In Intel jargon, simultaneously developing multiple designs for the same manufacturing process is known as the 'tick tock' model. One of the reasons for applying this model is that the behaviour of small transistors is uncertain to some degree. When work on Penryn and Nehalem commenced in May 2004, the most advanced manufacturing technology available was 90nm. Back then, it was hard to say how 45nm circuits would behave, just as it is now difficult to make predictions on how things will go at 22nm. There are always rough estimates to work from, but these change as more decisions are made and theory is put into practice.
Changing characteristics of a manufacturing process, also known as 'design rules', present significant challenges to designers. If problems are tackled in too radical a fashion, ideas may turn out to be impossible to implement. On the other hand, doing things conservatively may lead to suboptimal use of the possibilities that the factories, which cost billions, have to offer.
This is why Intel chooses to explore two different approaches simultaneously, with an offset of about a year. For the 45nm generation, Penryn represents the conservative approach while Nehalem is the progressive one. Every obstacle that the first team encountered was a lesson for the second one, which then had an extra six to twelve months to solve it. This luxurious position enabled the second team to concentrate much more on new features, such as the integration of multithreading, a memory controller and a video chip.

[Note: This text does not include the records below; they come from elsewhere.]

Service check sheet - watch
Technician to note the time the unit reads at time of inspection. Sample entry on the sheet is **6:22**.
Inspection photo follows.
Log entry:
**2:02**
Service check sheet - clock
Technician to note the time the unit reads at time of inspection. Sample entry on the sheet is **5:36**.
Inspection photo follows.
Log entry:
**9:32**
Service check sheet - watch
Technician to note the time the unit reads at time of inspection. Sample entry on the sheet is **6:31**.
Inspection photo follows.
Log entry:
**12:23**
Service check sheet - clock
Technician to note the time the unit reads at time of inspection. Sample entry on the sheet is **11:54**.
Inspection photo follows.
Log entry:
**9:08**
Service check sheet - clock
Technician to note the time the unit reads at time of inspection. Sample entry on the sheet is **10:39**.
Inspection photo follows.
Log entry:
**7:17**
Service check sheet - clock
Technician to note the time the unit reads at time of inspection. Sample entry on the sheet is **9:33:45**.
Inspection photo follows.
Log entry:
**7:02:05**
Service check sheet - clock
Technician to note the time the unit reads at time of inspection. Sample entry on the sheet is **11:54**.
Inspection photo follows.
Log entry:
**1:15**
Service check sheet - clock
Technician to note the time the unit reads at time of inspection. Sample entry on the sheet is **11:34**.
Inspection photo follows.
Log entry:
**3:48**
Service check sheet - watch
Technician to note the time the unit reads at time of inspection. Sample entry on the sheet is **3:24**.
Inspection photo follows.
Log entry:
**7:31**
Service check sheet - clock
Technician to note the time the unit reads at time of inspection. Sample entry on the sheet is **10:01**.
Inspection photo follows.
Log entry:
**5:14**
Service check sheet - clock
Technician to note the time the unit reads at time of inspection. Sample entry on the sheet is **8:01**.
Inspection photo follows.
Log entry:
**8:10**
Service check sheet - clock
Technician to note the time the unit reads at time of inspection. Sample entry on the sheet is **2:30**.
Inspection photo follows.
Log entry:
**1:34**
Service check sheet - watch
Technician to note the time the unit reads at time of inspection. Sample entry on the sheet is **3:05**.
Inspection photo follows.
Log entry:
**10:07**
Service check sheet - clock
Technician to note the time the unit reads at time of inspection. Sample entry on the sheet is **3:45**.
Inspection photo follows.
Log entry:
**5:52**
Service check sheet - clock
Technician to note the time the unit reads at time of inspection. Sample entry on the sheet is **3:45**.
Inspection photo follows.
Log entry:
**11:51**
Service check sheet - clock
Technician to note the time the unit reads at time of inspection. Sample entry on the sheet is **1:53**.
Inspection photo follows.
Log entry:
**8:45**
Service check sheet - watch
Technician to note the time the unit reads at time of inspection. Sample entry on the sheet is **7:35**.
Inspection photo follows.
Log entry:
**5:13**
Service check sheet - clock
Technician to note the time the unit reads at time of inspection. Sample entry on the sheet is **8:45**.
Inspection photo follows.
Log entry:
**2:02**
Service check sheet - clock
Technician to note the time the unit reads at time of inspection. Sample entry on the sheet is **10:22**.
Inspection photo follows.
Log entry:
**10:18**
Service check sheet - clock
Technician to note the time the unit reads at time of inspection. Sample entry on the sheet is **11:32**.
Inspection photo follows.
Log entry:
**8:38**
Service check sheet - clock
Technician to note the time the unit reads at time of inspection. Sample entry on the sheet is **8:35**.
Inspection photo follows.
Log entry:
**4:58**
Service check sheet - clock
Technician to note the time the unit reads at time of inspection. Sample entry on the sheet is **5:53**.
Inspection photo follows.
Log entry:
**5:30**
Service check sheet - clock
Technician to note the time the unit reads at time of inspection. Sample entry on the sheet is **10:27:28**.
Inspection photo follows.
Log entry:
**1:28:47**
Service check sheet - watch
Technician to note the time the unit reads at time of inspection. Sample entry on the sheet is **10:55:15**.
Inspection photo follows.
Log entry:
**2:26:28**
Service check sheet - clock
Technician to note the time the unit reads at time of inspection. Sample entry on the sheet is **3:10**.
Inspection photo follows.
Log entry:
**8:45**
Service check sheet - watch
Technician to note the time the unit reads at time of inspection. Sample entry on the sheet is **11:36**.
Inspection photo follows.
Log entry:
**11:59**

Intel plans to follow this strategy in the coming years, meaning that the 32nm generation also has two entries on the roadmap: 'Westmere' will be a conservatively shrunk version of Nehalem, while the progressive 'Sandy Bridge' is to add a good deal of new features. And things don't stop there: Fisher told us that he is already working on a 22nm design, and elsewhere within Intel, teams are already figuring out what features might be added into the 16nm generation.